◆ Task details
Could you copy every line of the records below word for word, leaving out the pictures?

---------- Source data

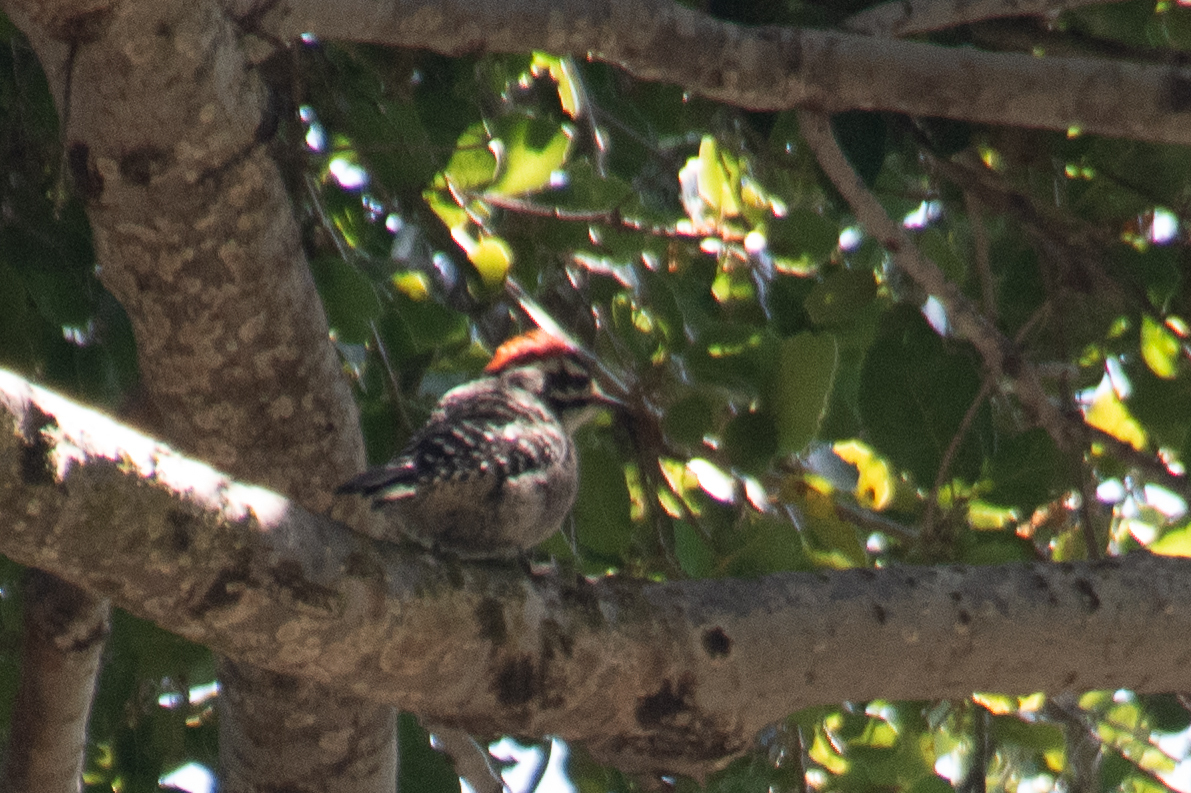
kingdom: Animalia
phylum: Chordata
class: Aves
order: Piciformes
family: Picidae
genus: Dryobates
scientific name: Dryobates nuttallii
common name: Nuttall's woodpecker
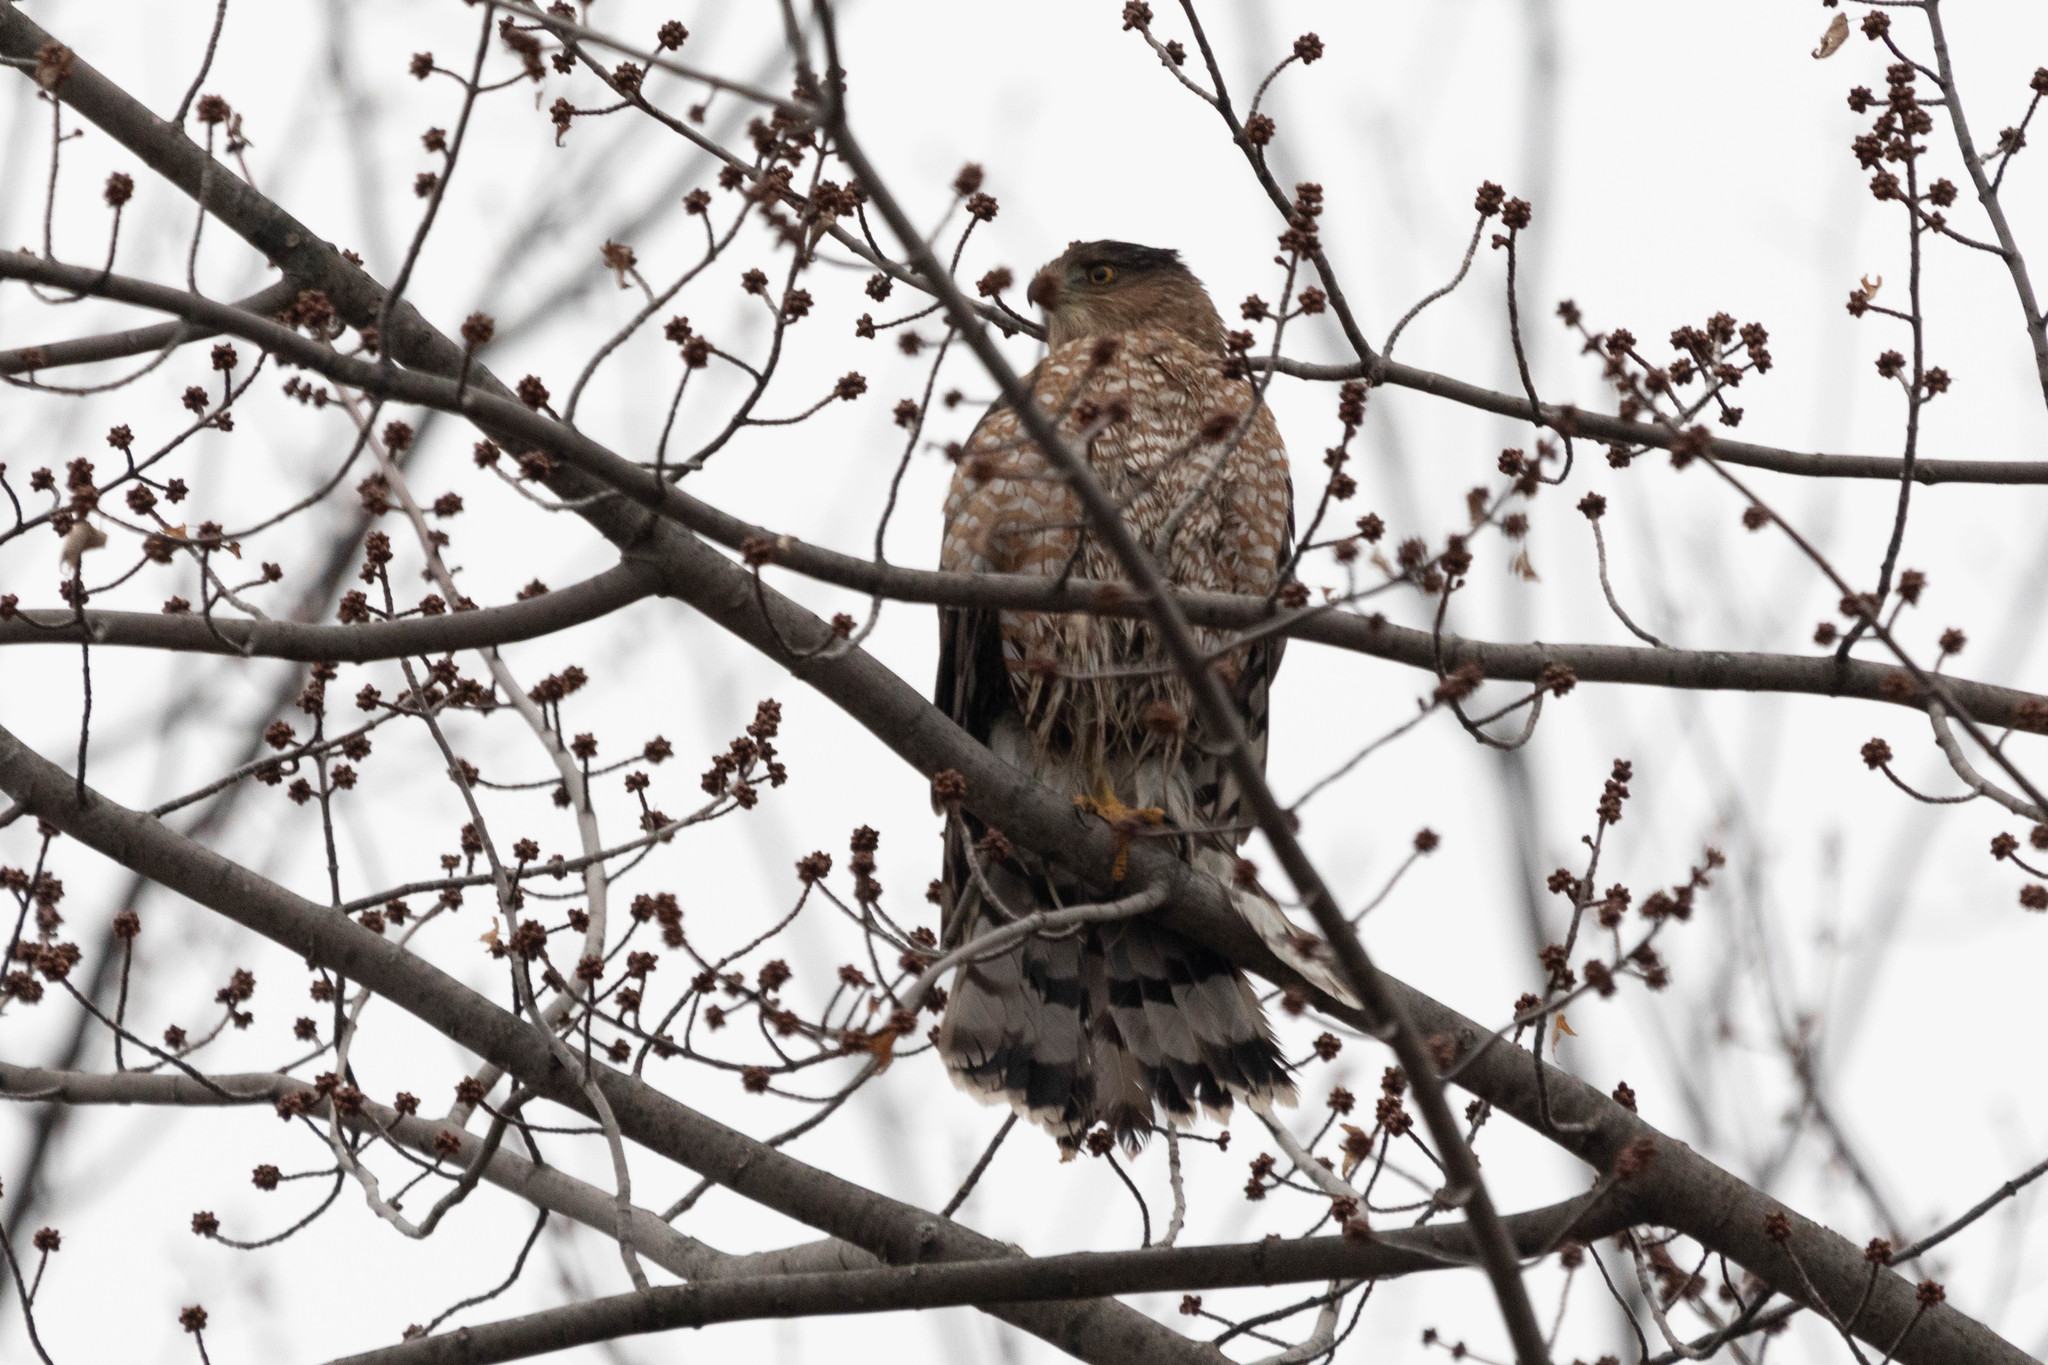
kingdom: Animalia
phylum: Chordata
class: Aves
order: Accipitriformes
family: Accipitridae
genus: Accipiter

--------------------

◆ Result
kingdom: Animalia
phylum: Chordata
class: Aves
order: Piciformes
family: Picidae
genus: Dryobates
scientific name: Dryobates nuttallii
common name: Nuttall's woodpecker
kingdom: Animalia
phylum: Chordata
class: Aves
order: Accipitriformes
family: Accipitridae
genus: Accipiter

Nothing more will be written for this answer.